Wnt signaling inhibitors: Novel perspective in the control of adipogenesis
Wnt signaling can be blocked by secreted antagonists including Dickkopf (DKK) and Sclerostin. DKK1 and Sclerostin inhibit WNT signaling by binding to the co-receptors LDL receptor-related proteins (LRPs) 5 and 6, preventing formation of the active LRP/Frizzled complex. The involvement of DKK1 in adipocyte differentiation has been demonstrated in several experiments. Transfection of human mesenchymal stem cells with DKK1 small interfering RNA reduced adipogenesis. Furthermore, Dkk1 was found to be highly expressed in differentiated 3T3-L1 adipocytes and its expression was enhanced by PPAR-γ agonists . Therefore, secretion of DKK1 might be the mechanism whereby PPAR-γ promote adipogenesis, while inhibiting Wnt signalling.
Sclerostin is the other inhibitor of the powerful bone anabolic Wnt pathway. Targeting deletion of Sclerostin in mice leads to high bone mass, due to a great increase in bone formation in both trabecular and cortical bone. It has been demonstrated that antibody-based sclerostin inhibition increased bone mass and strength in healthy female rats and rescued ovariectomy-induced bone loss. Furthermore, in a model of hindlimb disuse, antibody-based sclerostin inhibition was able to increase cortical and trabecular bone mass either in loaded upper limbs or in immobilized hind limb. This effect was characterized by coupling of high bone formation and decreased bone resorption, suggesting that inhibition of sclerostin might be useful for the treatment of immobilization-induced osteopenia.
Conversely, an important clinical study in the field of rehabilitation, performed enrolling 39 subjects with chronic spinal cord injury and 10 without spinal cord injury, demonstrated that greater total limb bone mineral content was significantly associated with greater circulating levels of Sclerostin. Thus, Sclerostin levels were reduced in subjects with spinal cord injury who use a wheelchair compared to those with spinal cord injury who walk normally. Likewise, Sclerostin levels were lower in patients with spinal cord injury who use a wheelchair compared to persons without spinal cord injury. These results showed that circulating Sclerostin can be used as biomarker of severe osteoporosis, but not as biomarker of bone loss, in long-term absence of mechanical loading.
However, to date it is well known about conditions where Sclerostin is genetically absent, such as in the disease known as Sclerostosis with bone mass markedly enhanced. Conversely, there are currently few notions about the molecular mechanism involved in Sclerostin up-regulation, unless for the knowledge that postmenopausal women have high serum Sclerostin level inversely associated with the circulating free estradiol (E2) index.
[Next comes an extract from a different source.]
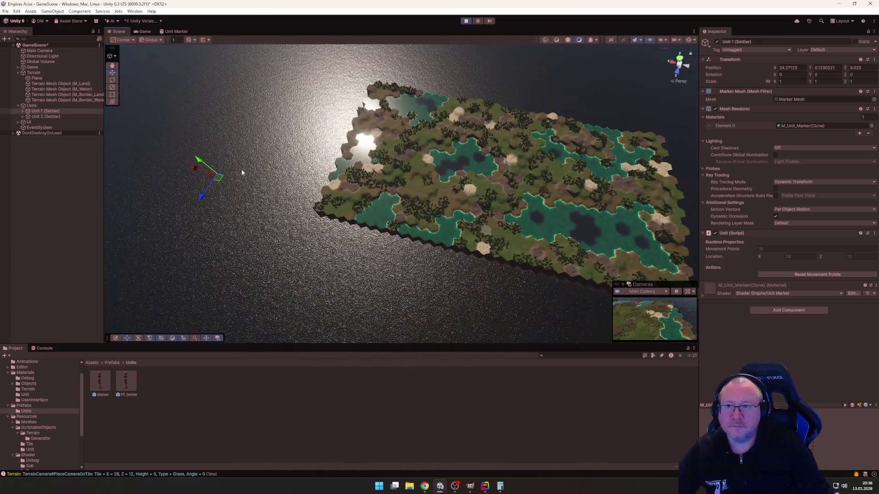
double_click(45, 117)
Furthermore, the reduction in Sclerostin circulating levels after E2 treatment provides a meaning for addressing the key question about the involvement of sex steroid as regulators of Sclerostin expression.
The understanding of the molecular mechanism whereby Estrogen reduces the circulating Sclerostin levels might support the use of an anti-Sclerostin antibody in preventing bone loss, but also in avoiding fat mass augmentation, occurring at the decline of sex hormones. However, nowadays there are few data regarding the relationship between Sclerostin levels and obesity. Only one cross-sectional study, performed by Urano et colleagues aimed to identify the relationship between serum sclerostin levels and markers of metabolic disease. Authors measured serum sclerostin levels in 352 Japanese postmenopausal women and analyzed the relationship of these levels with abdominal fat mass. Their result show that serum Sclerostin levels were positively correlated with percentages of abdominal and gynoid fat.